After soldering, the connections are shown below. You will need to cut and solder the wires to the length required for your enclosure. 

The image below shows the connected sensor and pitot tube mounted in the 3d printed enclosure. Note:
  • The BlueFly mainboard mounts in a similar way as in the standard sky blue case. 
  • The upper nozzle on the differential pressure sensor connects to the pitot part of the pitot tube, the lower nozzle on the static port. 
  • You should use a few dabs of hot melt glue to keep the pitot tube and px4 airpeed sensor firmly in place. 


At the time of writing this blog post the only app which I am aware can read the indicated airspeed is xcsoar, and only when using the BlueFly in outputMode=2 (LX mode) and xcsoar configured to use the LXNAV driver. Key points:
  • You first configure the BlueFly to outputMode=2 and usePitot = true using the BFVDesktop app or by using direct serial commands. See the hardware settings manual for information about how to adjust the settings.
  • In xcsoar, set the driver to LXNAV and connect to the appropriate port (Bluetooth or over IP as appropriate for your model of BlueFly). 
  • In xcsoar, you should now see the Airspeed IAS info box provide the indicated airspeed reading. Note that this is different from the true airspeed. At low speeds (less than about 10km/hr) it will jump around quite a bit. At our paragliding and hanggliding airspeeds it should be accurate to about 1km/hr or less. 
  • Note that you can send the command $BUP 1* (this is the same as usePitot=true) to trigger a zero calibration of the differential airspeed sensor. A zero calibration will always be triggered on startup, and should be re-triggered only when the actual airspeed of the pitot is zero. 
If you really want to tinker and develop a custom app which uses the full features of the airpeed sensor then you will probably want to read the sentence from outputMode=6 ($BFX,pressure(Pa),vario(cm/s), MS5611temp(deg C in 2 decimal places), battery(%),pitotDiffPressure(pa), volts(V), pitotTemp(deg C in 1 decimal place)*checksum\r\n ) This provides the MS5611 pressure and temp, and the MS4525DO pitot differential pressure and temp. With some smart coding you should be able to calculate the true airspeed, and even develop a total energy calculation.

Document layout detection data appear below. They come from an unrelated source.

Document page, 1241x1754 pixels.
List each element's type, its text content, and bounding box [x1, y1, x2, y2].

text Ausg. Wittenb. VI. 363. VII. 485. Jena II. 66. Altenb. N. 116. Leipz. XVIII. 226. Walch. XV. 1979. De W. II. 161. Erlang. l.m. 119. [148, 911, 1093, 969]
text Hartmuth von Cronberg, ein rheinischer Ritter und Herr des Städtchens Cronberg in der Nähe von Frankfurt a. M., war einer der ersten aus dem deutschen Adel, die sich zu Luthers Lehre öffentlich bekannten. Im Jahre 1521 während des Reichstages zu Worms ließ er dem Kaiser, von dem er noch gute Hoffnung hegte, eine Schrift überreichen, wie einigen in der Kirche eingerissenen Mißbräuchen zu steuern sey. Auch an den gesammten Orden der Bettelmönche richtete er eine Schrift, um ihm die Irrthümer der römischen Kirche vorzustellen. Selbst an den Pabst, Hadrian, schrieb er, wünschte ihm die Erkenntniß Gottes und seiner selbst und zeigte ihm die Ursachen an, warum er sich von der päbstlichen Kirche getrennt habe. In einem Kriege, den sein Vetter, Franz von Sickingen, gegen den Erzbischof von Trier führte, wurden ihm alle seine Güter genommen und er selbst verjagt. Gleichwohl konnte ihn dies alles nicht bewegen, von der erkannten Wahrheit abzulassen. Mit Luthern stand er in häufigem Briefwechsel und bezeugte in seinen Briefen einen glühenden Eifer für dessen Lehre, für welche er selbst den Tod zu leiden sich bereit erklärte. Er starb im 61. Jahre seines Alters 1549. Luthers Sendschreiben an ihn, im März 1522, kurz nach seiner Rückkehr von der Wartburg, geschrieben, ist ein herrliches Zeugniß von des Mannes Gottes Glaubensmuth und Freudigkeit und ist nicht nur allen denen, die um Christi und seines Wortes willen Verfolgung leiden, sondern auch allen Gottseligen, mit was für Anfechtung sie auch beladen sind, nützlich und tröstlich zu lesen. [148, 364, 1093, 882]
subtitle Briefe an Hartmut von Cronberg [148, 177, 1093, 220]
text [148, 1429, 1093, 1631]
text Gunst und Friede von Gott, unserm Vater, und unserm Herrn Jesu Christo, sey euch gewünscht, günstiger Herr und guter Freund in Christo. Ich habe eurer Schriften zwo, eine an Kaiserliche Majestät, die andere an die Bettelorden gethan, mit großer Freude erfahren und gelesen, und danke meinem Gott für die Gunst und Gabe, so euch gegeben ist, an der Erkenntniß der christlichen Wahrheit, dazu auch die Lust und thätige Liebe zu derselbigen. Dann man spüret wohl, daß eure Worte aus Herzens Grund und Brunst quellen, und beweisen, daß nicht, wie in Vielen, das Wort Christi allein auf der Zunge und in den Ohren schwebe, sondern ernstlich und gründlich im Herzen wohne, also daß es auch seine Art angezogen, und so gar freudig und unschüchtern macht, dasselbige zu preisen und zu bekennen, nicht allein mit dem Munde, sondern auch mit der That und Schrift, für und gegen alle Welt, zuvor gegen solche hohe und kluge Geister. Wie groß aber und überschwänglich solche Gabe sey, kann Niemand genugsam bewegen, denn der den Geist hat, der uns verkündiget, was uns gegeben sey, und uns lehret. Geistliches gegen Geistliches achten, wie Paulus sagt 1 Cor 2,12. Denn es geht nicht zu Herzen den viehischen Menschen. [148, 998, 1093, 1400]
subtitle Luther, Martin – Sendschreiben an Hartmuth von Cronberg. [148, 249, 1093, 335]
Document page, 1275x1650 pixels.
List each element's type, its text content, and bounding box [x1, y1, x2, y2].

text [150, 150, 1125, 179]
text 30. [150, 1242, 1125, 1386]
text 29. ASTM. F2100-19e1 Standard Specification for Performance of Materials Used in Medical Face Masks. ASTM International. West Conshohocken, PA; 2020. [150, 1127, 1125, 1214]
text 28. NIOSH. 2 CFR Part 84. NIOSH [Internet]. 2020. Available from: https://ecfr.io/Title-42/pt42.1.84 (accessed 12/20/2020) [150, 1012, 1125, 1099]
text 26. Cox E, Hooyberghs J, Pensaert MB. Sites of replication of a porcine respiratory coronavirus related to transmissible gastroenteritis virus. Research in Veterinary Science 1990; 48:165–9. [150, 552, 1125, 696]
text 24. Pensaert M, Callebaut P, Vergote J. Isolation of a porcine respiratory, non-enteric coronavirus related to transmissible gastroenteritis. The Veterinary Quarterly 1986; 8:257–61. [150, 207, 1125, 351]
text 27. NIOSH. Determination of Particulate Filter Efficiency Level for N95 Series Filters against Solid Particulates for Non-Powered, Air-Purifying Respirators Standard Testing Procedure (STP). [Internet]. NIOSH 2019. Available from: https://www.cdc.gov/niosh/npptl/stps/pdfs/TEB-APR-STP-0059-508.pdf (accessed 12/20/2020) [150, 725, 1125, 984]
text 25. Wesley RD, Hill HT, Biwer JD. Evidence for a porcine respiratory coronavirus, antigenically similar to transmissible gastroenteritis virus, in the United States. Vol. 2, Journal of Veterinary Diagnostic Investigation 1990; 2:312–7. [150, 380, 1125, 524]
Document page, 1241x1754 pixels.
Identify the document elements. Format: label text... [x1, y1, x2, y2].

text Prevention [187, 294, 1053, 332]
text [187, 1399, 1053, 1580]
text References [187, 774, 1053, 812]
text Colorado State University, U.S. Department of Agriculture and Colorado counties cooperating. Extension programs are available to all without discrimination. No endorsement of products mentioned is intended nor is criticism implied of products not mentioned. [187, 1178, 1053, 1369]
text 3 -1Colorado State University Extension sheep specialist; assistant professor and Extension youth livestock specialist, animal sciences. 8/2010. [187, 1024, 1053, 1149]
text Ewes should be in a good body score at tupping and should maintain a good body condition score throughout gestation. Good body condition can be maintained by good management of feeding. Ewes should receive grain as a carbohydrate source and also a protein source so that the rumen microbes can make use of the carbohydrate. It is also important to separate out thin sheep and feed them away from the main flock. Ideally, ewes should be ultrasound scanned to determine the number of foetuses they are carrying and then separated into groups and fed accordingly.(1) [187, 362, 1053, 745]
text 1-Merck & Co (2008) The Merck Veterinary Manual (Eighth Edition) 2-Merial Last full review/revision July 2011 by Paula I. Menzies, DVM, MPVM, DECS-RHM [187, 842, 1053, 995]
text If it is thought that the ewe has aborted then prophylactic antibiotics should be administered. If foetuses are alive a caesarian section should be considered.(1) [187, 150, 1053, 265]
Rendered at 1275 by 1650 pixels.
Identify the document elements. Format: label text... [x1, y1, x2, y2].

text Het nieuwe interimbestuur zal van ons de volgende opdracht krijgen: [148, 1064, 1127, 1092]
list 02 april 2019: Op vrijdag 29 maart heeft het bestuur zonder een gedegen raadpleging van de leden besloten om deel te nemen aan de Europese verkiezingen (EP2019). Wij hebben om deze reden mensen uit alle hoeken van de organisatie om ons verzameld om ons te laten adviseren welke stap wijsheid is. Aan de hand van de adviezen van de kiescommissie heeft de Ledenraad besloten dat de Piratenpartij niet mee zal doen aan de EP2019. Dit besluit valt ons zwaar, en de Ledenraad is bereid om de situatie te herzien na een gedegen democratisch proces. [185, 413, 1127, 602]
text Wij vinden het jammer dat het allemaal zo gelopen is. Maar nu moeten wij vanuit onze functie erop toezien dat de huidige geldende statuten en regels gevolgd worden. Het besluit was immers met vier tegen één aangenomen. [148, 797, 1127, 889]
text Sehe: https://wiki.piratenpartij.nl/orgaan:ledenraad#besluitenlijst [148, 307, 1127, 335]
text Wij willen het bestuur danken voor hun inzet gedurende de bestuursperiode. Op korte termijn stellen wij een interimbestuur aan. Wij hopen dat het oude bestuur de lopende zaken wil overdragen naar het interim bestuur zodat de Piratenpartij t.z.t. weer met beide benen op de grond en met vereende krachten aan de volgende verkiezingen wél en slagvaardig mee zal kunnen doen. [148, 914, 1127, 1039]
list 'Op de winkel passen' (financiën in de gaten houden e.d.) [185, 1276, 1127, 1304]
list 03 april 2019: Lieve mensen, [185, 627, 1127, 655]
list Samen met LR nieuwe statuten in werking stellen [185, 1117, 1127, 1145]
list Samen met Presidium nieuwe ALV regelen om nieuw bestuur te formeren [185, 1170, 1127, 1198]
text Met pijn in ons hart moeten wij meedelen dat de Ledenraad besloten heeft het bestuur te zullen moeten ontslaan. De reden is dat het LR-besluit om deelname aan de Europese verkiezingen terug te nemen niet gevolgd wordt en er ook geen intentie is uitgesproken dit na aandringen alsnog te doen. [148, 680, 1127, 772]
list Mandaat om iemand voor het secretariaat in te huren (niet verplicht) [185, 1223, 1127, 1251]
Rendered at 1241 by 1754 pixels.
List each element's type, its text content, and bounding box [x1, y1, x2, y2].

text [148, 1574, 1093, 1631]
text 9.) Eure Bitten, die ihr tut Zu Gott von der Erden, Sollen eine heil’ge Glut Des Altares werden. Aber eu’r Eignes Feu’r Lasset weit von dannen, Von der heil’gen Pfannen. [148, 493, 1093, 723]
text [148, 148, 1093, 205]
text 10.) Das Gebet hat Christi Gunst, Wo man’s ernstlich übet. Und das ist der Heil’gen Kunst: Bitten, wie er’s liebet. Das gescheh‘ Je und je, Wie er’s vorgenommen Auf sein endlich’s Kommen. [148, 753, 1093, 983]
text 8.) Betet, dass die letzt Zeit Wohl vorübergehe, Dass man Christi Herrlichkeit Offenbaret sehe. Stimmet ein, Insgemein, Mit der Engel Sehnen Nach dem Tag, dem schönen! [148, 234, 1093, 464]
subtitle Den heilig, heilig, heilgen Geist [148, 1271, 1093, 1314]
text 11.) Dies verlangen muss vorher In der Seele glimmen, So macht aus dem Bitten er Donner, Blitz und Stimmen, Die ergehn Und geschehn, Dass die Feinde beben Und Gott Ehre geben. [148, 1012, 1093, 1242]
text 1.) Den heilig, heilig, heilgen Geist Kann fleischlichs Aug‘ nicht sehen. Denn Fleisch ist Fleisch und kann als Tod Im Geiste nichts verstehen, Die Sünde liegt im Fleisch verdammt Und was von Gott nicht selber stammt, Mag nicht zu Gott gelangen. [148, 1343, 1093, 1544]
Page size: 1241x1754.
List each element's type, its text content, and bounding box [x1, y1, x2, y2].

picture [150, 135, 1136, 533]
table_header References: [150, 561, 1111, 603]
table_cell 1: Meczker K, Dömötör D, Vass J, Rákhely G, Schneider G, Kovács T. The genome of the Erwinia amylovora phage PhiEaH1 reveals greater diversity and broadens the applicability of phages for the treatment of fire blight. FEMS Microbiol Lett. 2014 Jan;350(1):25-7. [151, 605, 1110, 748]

On the hardware side, you might want to add a push button for zero calibration. The firmware polls RB10. An internal pull up keeps it high, but if you use a push button to ground then zero calibration will be triggered. 


As always, there is more to do; manual updates, testing, more software, better physical layout for mounting in a paraglider or hangglider, etc.